How Neural Networks See the World

What exactly goes on in the minds of machines that learn to see? Duke University’s computer science professor, Cynthia Rudin, set out to define exactly what happens in between input and output in deep learning models. The complexity involved makes it difficult to know what information they are leveraging to “learn”, possibly yielding learning that is flawed.

Traditionally, the approach is to attempt to figure out why a computer vision system gets to the right answer after the fact, instead of taking in the reasoning necessary to arrive at a conclusion.

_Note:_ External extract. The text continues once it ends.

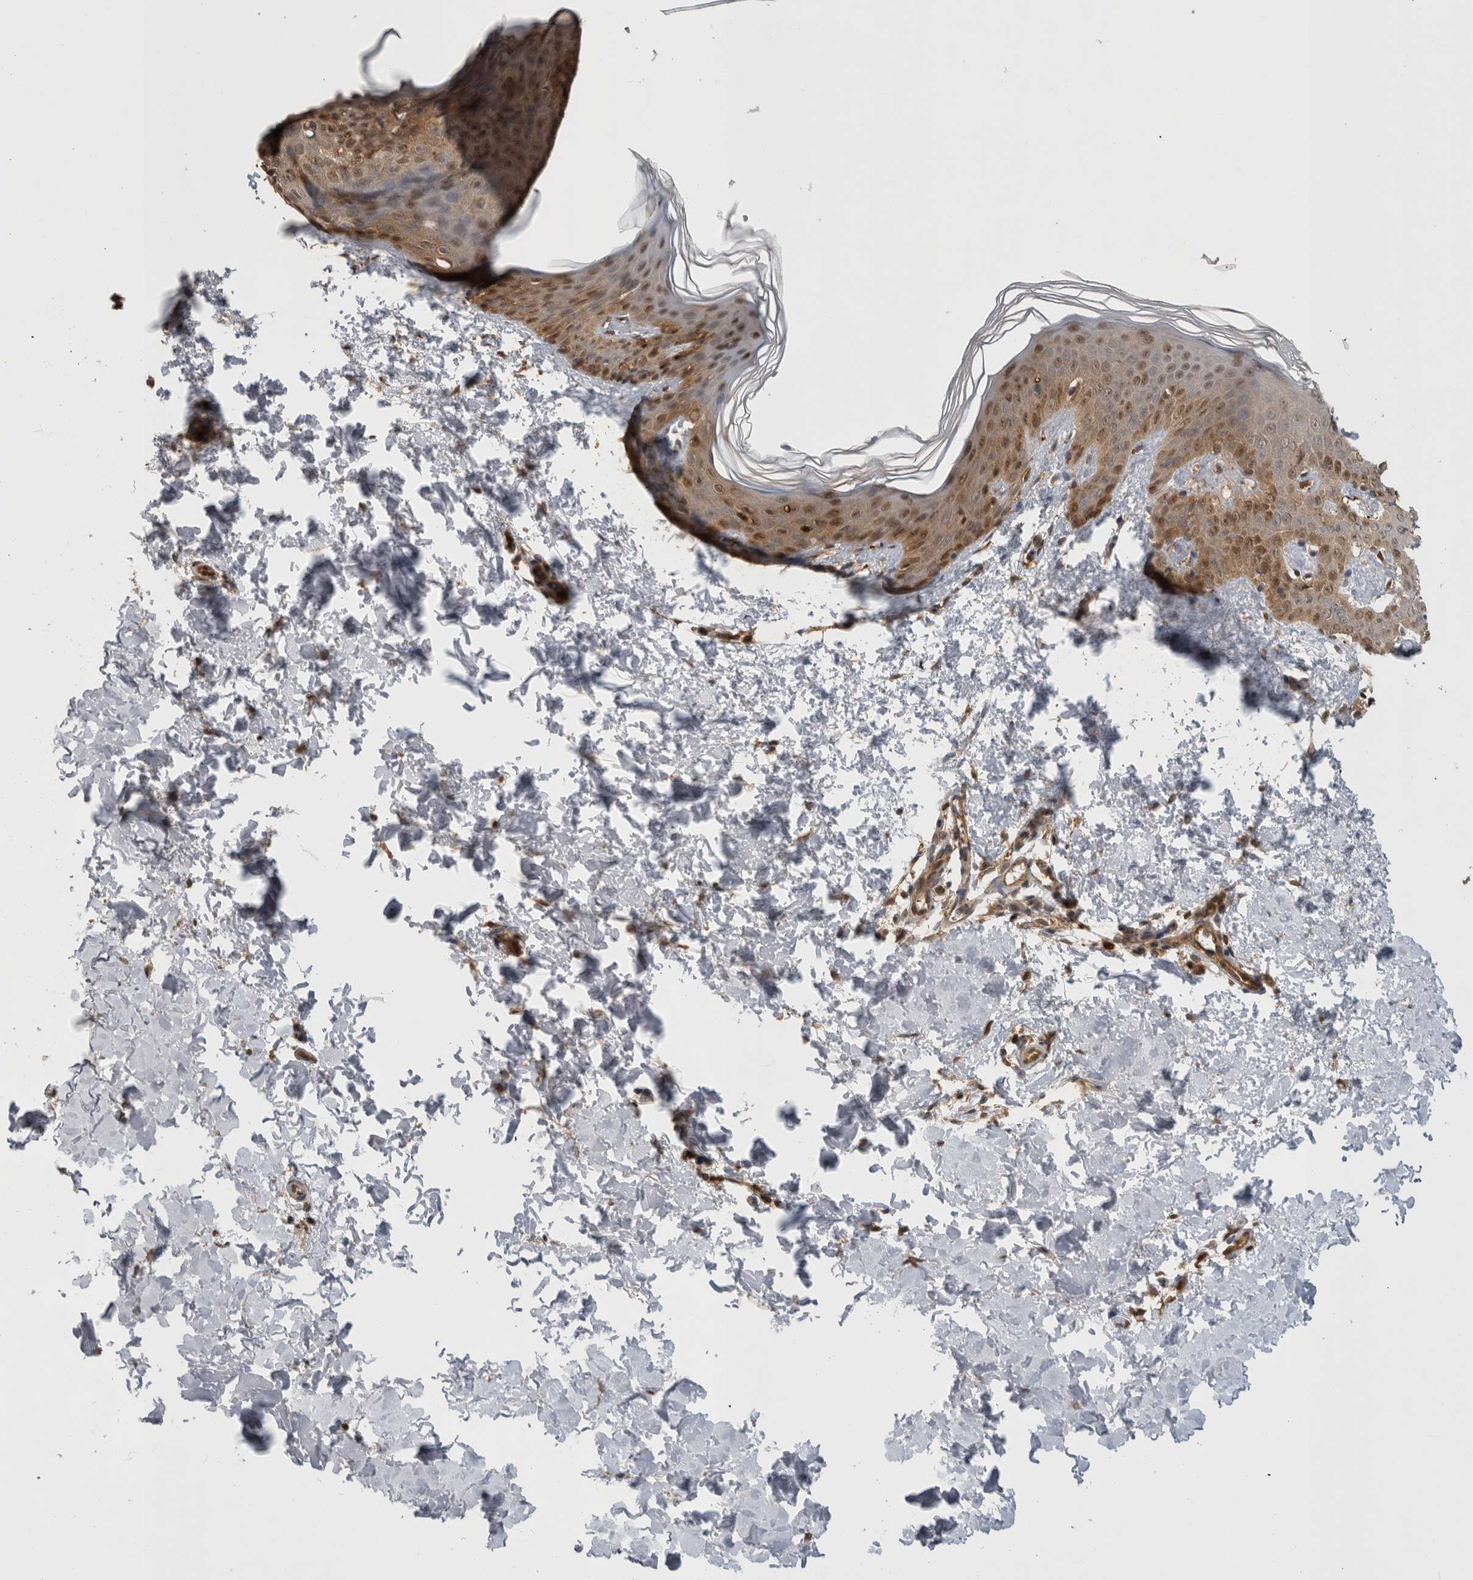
{"staining": {"intensity": "moderate", "quantity": ">75%", "location": "cytoplasmic/membranous,nuclear"}, "tissue": "skin", "cell_type": "Fibroblasts", "image_type": "normal", "snomed": [{"axis": "morphology", "description": "Normal tissue, NOS"}, {"axis": "morphology", "description": "Neoplasm, benign, NOS"}, {"axis": "topography", "description": "Skin"}, {"axis": "topography", "description": "Soft tissue"}], "caption": "Skin stained for a protein displays moderate cytoplasmic/membranous,nuclear positivity in fibroblasts. The staining is performed using DAB (3,3'-diaminobenzidine) brown chromogen to label protein expression. The nuclei are counter-stained blue using hematoxylin.", "gene": "ASTN2", "patient": {"sex": "male", "age": 26}}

The Duke team is using a method that trains the network to show its work by expressing how much it calls to mind different concepts to help decipher what it sees within the layers of the network. The results are the possibility of identifying objects and scenes in images just as accurately as the original network while gaining substantial interpretability in the network’s reasoning process.

The method controls the way information flows through it. By replacing one standard part of a neural network, only one neuron controls the information for one concept at a time, making it easier to understand how the network “thinks” and capture important aspects of the network’s train of thought.

Used to detect skin cancer from photos and tumors from chest x-rays, the team’s work has so far yielded a network that can form concepts on its own rather than from training labels and has revealed a dataset shortcoming.

Rudin claims that their solution is simple to use and eliminates putting blind faith in black-box models without knowing what goes on behind the scenes.